Each line of the records must appear in your answer exactly, with no pictures.

[Start of section]

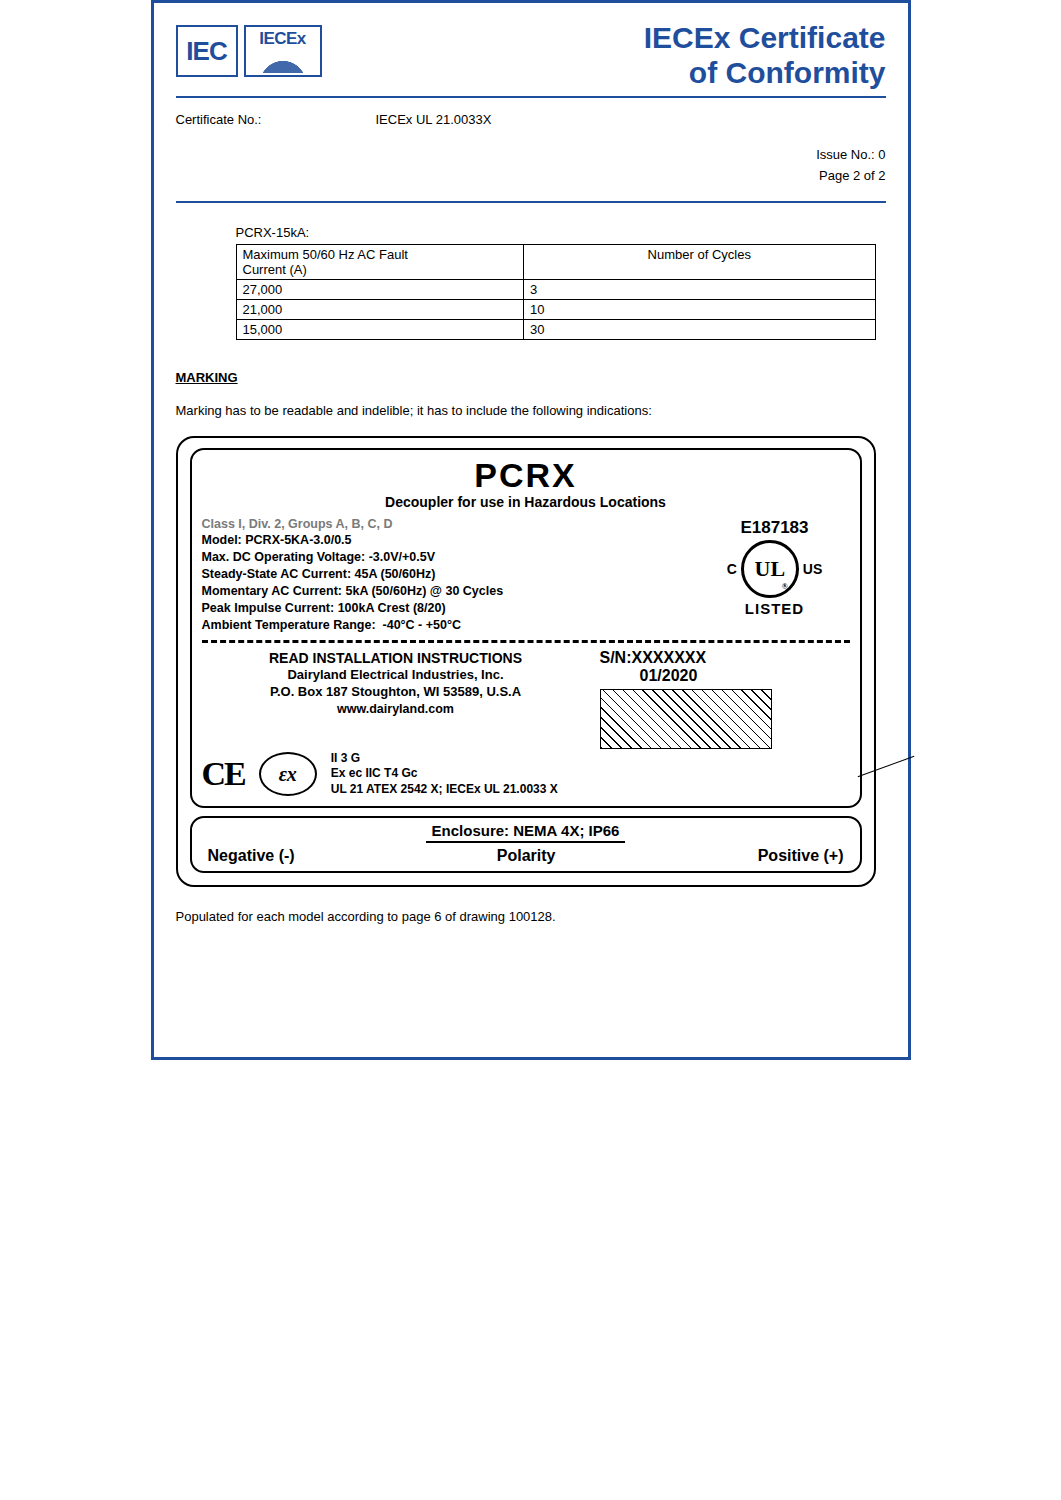IEC
IECEx
IECEx Certificate
of Conformity
Certificate No.:
IECEx UL 21.0033X
Issue No.: 0
Page 2 of 2
PCRX-15kA:
| Maximum 50/60 Hz AC Fault Current (A) | Number of Cycles |
| --- | --- |
| 27,000 | 3 |
| 21,000 | 10 |
| 15,000 | 30 |
MARKING
Marking has to be readable and indelible; it has to include the following indications:
PCRX
Decoupler for use in Hazardous Locations
Class I, Div. 2, Groups A, B, C, D
Model: PCRX-5KA-3.0/0.5
Max. DC Operating Voltage: -3.0V/+0.5V
Steady-State AC Current: 45A (50/60Hz)
Momentary AC Current: 5kA (50/60Hz) @ 30 Cycles
Peak Impulse Current: 100kA Crest (8/20)
Ambient Temperature Range: -40°C - +50°C
E187183
C UL® US
LISTED
READ INSTALLATION INSTRUCTIONS
Dairyland Electrical Industries, Inc.
P.O. Box 187 Stoughton, WI 53589, U.S.A
www.dairyland.com
S/N:XXXXXXX
01/2020
CE
εx
II 3 G
Ex ec IIC T4 Gc
UL 21 ATEX 2542 X; IECEx UL 21.0033 X
Enclosure: NEMA 4X; IP66
Negative (-) Polarity Positive (+)
Populated for each model according to page 6 of drawing 100128.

[End of section]

• **Solution to this exercise**
IEC
IECEx
IECEx Certificate
of Conformity
Certificate No.:
IECEx UL 21.0033X
Issue No.: 0
Page 2 of 2
PCRX-15kA:
| Maximum 50/60 Hz AC Fault Current (A) | Number of Cycles |
| --- | --- |
| 27,000 | 3 |
| 21,000 | 10 |
| 15,000 | 30 |
MARKING
Marking has to be readable and indelible; it has to include the following indications:
PCRX
Decoupler for use in Hazardous Locations
Class I, Div. 2, Groups A, B, C, D
Model: PCRX-5KA-3.0/0.5
Max. DC Operating Voltage: -3.0V/+0.5V
Steady-State AC Current: 45A (50/60Hz)
Momentary AC Current: 5kA (50/60Hz) @ 30 Cycles
Peak Impulse Current: 100kA Crest (8/20)
Ambient Temperature Range: -40°C - +50°C
E187183
C UL® US
LISTED
READ INSTALLATION INSTRUCTIONS
Dairyland Electrical Industries, Inc.
P.O. Box 187 Stoughton, WI 53589, U.S.A
www.dairyland.com
S/N:XXXXXXX
01/2020
CE
εx
II 3 G
Ex ec IIC T4 Gc
UL 21 ATEX 2542 X; IECEx UL 21.0033 X
Enclosure: NEMA 4X; IP66
Negative (-) Polarity Positive (+)
Populated for each model according to page 6 of drawing 100128.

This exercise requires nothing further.